Reproduce the listing below verbatim, beginning at the line that contains "Segment: **colon**. Return" and continuing through its final line.
#####
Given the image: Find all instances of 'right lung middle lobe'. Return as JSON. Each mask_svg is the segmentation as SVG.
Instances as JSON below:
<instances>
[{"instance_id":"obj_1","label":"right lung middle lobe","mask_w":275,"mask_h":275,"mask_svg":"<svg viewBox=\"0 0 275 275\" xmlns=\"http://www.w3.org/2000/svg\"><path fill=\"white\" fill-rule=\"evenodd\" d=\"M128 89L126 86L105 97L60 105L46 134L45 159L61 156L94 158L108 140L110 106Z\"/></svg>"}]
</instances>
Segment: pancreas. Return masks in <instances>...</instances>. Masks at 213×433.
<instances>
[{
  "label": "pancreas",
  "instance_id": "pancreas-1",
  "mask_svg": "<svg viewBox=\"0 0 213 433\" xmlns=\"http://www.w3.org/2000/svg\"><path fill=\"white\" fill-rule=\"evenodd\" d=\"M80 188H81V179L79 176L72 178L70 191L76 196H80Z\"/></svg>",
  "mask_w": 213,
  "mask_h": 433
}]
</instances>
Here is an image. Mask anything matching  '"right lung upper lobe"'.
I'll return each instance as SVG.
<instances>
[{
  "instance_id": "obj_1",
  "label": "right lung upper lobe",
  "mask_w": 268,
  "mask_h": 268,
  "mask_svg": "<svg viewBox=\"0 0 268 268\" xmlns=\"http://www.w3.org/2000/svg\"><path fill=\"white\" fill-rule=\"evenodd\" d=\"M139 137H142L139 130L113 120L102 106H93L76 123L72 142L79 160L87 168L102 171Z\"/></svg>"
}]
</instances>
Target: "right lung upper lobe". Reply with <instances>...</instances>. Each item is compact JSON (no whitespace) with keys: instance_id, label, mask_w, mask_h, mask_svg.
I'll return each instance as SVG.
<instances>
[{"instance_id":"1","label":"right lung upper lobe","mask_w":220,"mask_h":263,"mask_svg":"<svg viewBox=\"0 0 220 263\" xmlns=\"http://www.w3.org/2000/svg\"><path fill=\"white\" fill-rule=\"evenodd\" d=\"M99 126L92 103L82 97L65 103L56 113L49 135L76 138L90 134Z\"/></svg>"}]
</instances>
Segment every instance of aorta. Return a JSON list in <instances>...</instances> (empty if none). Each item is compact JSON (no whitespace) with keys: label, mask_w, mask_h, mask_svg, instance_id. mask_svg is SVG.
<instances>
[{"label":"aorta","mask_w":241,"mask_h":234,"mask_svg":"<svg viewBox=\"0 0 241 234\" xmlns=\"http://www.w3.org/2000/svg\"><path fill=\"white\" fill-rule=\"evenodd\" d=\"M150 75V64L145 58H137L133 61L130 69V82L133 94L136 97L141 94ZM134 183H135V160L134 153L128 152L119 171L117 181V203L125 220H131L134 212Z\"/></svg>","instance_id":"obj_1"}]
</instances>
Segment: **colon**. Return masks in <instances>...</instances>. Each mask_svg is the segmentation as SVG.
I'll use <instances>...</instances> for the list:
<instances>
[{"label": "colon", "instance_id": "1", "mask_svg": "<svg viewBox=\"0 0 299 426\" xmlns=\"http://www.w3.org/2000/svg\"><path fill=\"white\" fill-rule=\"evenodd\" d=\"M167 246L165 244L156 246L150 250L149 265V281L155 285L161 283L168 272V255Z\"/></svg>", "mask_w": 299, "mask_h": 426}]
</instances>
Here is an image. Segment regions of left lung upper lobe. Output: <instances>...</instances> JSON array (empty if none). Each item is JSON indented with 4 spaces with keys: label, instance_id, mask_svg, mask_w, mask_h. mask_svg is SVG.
#####
§ **Response**:
Segment: **colon**. Return masks in <instances>...</instances>. Each mask_svg is the segmentation as SVG.
I'll use <instances>...</instances> for the list:
<instances>
[{"label": "colon", "instance_id": "1", "mask_svg": "<svg viewBox=\"0 0 299 426\" xmlns=\"http://www.w3.org/2000/svg\"><path fill=\"white\" fill-rule=\"evenodd\" d=\"M167 246L165 244L156 246L150 250L149 265V281L155 285L161 283L168 272V255Z\"/></svg>", "mask_w": 299, "mask_h": 426}]
</instances>
Here is an image. Segment regions of left lung upper lobe. Output: <instances>...</instances> JSON array (empty if none). Each item is JSON indented with 4 spaces with keys: label, instance_id, mask_svg, mask_w, mask_h. mask_svg is SVG.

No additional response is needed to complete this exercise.